Dataset items:
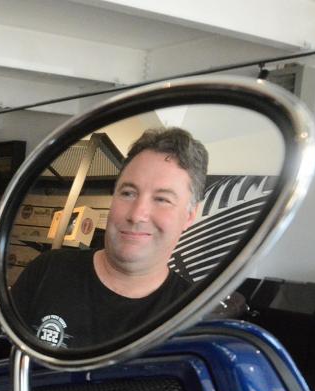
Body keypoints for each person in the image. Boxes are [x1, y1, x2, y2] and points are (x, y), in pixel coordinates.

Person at [12, 127, 208, 349]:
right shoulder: (47, 271)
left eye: (162, 199)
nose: (136, 215)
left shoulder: (195, 316)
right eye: (128, 193)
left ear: (190, 215)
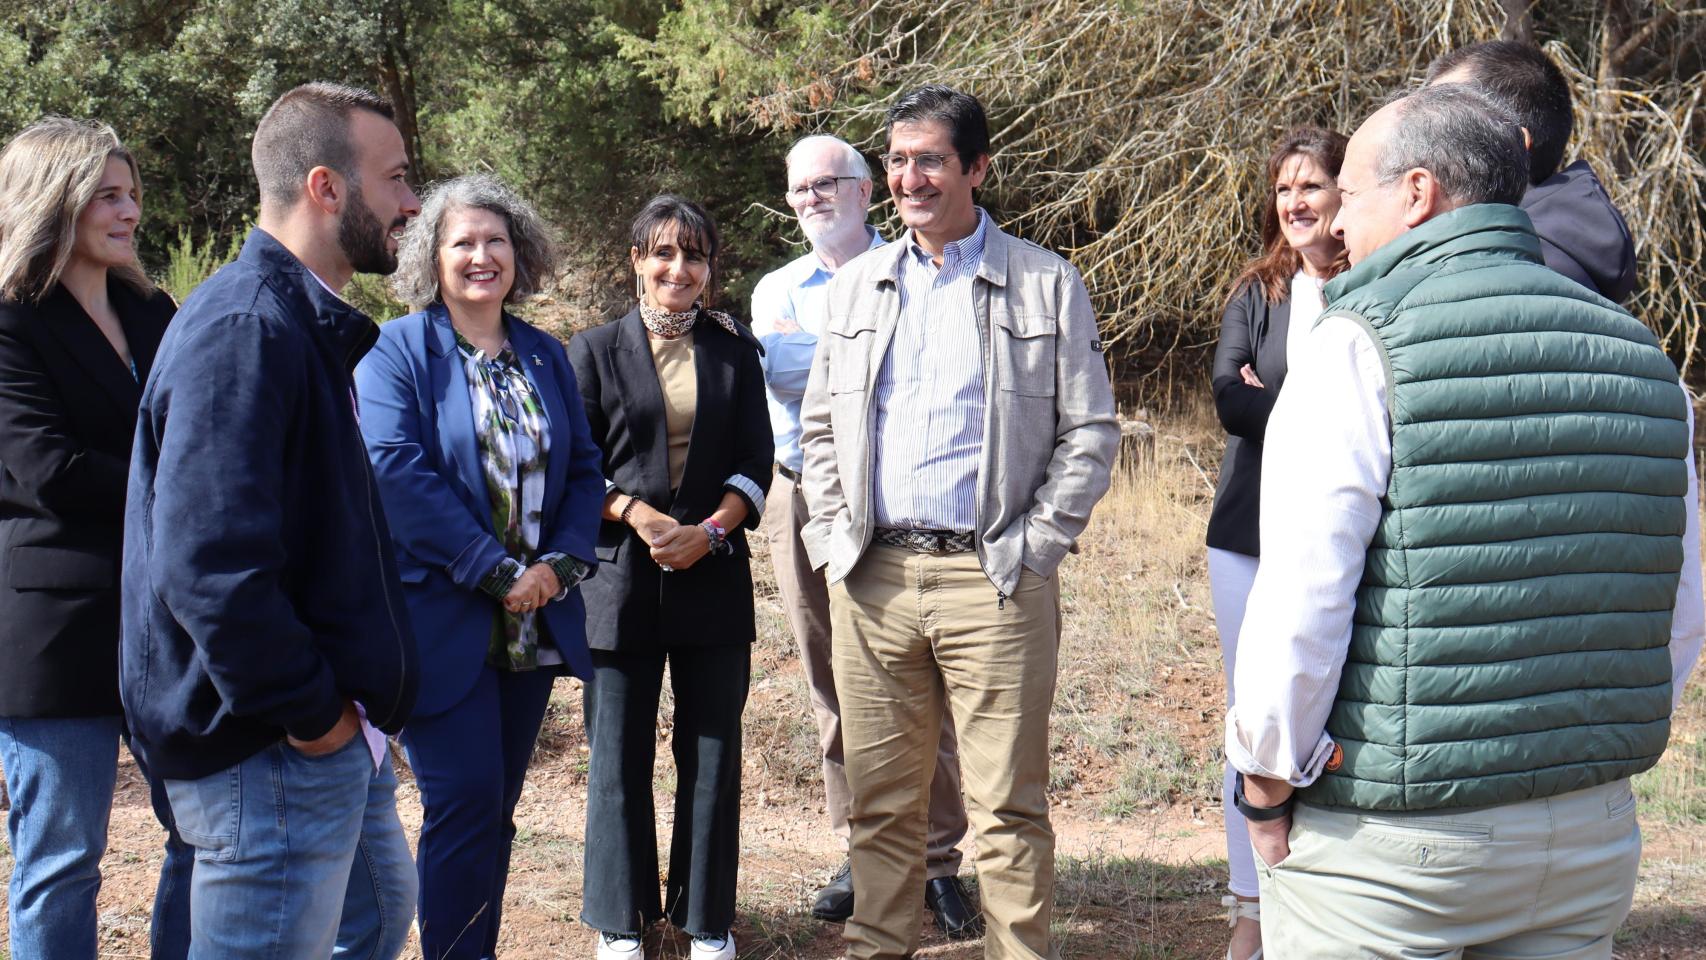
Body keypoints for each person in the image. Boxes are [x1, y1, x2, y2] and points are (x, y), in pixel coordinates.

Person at [1224, 83, 1705, 959]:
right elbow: (1677, 608)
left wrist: (1264, 785)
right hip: (1588, 836)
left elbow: (1301, 603)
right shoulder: (1645, 357)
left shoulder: (1355, 346)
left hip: (1394, 847)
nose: (1333, 225)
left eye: (1350, 195)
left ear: (1418, 193)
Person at [798, 84, 1119, 960]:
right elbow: (820, 427)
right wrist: (833, 544)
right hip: (874, 580)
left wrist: (1036, 547)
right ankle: (878, 947)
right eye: (898, 160)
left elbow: (1089, 433)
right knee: (882, 803)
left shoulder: (1046, 282)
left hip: (996, 583)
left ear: (977, 167)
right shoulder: (858, 285)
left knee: (1008, 808)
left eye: (930, 159)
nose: (910, 178)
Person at [119, 82, 422, 959]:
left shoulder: (294, 323)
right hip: (270, 748)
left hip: (325, 742)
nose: (411, 201)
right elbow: (211, 564)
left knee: (375, 913)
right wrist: (311, 716)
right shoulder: (246, 328)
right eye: (396, 178)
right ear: (327, 188)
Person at [355, 174, 605, 960]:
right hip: (443, 618)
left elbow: (583, 469)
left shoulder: (544, 353)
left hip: (534, 623)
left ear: (519, 252)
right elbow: (393, 472)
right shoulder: (395, 351)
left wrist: (559, 566)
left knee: (496, 807)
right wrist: (496, 570)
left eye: (495, 240)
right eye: (462, 241)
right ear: (431, 257)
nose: (481, 255)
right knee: (461, 804)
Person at [750, 133, 978, 934]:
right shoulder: (772, 292)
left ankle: (941, 862)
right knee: (832, 682)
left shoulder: (913, 272)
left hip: (896, 506)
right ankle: (863, 850)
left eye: (828, 182)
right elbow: (769, 396)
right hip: (802, 501)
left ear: (865, 191)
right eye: (798, 188)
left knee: (925, 680)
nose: (812, 197)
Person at [0, 117, 191, 960]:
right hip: (56, 634)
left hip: (168, 624)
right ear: (56, 200)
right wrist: (187, 488)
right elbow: (46, 469)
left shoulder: (155, 312)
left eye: (133, 195)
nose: (130, 212)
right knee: (62, 863)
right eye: (108, 195)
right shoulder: (10, 324)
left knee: (200, 830)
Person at [567, 195, 772, 960]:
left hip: (712, 574)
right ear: (636, 262)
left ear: (710, 269)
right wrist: (635, 514)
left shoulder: (734, 353)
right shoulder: (589, 352)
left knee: (712, 753)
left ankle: (705, 922)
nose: (677, 269)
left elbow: (758, 463)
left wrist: (711, 530)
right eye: (662, 253)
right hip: (617, 581)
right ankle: (622, 924)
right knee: (617, 756)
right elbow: (571, 467)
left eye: (693, 256)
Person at [1206, 124, 1348, 960]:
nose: (1294, 202)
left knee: (1329, 711)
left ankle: (1324, 898)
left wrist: (1281, 407)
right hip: (1248, 534)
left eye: (1313, 186)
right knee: (1253, 717)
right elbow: (1229, 399)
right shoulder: (1259, 290)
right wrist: (1321, 417)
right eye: (1284, 187)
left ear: (1346, 197)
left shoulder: (1377, 285)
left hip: (1341, 539)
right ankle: (1251, 906)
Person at [1426, 40, 1637, 303]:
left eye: (1439, 127)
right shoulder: (1569, 271)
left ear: (1509, 146)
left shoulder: (1494, 283)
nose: (1419, 146)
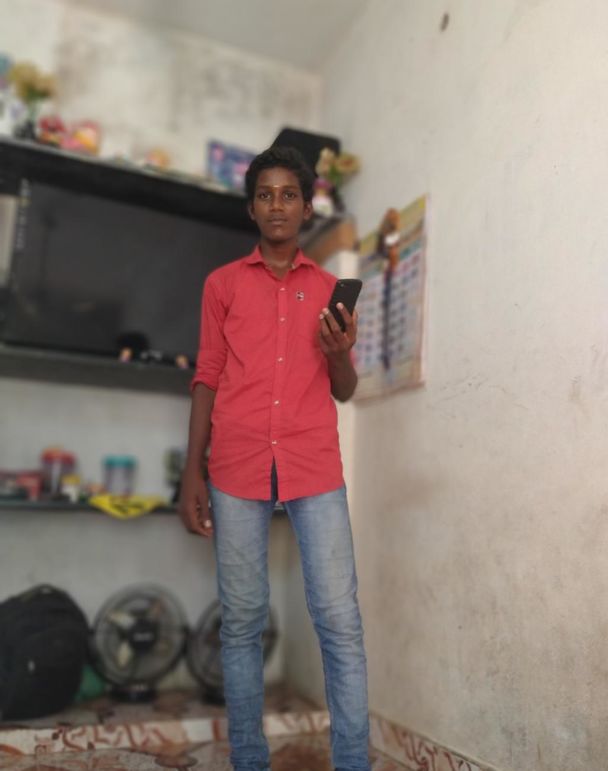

WHAT IS BEING ASKED
Copy range, inclusive: the line holding "left hip: (325, 742)" to the line holding "left eye: (1439, 127)". Reproduce exactly those lines of the records above and no others.

EXERCISE OUTPUT
left hip: (325, 742)
nose: (411, 201)
right elbow: (211, 564)
left knee: (375, 913)
right wrist: (311, 716)
right shoulder: (246, 328)
right eye: (396, 178)
right ear: (327, 188)
Person at [355, 174, 605, 960]:
right hip: (443, 618)
left elbow: (583, 469)
left shoulder: (544, 353)
left hip: (534, 623)
left ear: (519, 252)
right elbow: (393, 472)
right shoulder: (395, 351)
left wrist: (559, 566)
left knee: (496, 807)
right wrist: (496, 570)
left eye: (495, 240)
right eye: (462, 241)
right ear: (431, 257)
nose: (481, 255)
right knee: (461, 804)
Person at [750, 133, 978, 934]:
right shoulder: (772, 292)
left ankle: (941, 862)
right knee: (832, 682)
left shoulder: (913, 272)
left hip: (896, 506)
right ankle: (863, 850)
left eye: (828, 182)
right elbow: (769, 396)
right hip: (802, 501)
left ear: (865, 191)
right eye: (798, 188)
left knee: (925, 680)
nose: (812, 197)
Person at [0, 117, 191, 960]:
right hip: (56, 634)
left hip: (168, 624)
right ear: (56, 200)
right wrist: (187, 488)
right elbow: (46, 469)
left shoulder: (155, 312)
left eye: (133, 195)
nose: (130, 212)
right knee: (62, 863)
right eye: (108, 195)
right shoulder: (10, 324)
left knee: (200, 830)
Person at [567, 195, 772, 960]:
left hip: (712, 574)
right ear: (636, 262)
left ear: (710, 269)
right wrist: (635, 514)
left shoulder: (734, 353)
right shoulder: (589, 352)
left knee: (712, 753)
left ankle: (705, 922)
nose: (677, 269)
left elbow: (758, 463)
left wrist: (711, 530)
right eye: (662, 253)
right hip: (617, 581)
right ankle: (622, 924)
right knee: (617, 756)
right elbow: (571, 467)
left eye: (693, 256)
Person at [1206, 124, 1348, 960]:
nose: (1294, 202)
left knee: (1329, 711)
left ankle: (1324, 898)
left wrist: (1281, 407)
right hip: (1248, 534)
left eye: (1313, 186)
right knee: (1253, 717)
right elbow: (1229, 399)
right shoulder: (1259, 290)
right wrist: (1321, 417)
right eye: (1284, 187)
left ear: (1346, 197)
left shoulder: (1377, 285)
left hip: (1341, 539)
right ankle: (1251, 906)
Person at [1426, 40, 1637, 303]:
left eye: (1439, 127)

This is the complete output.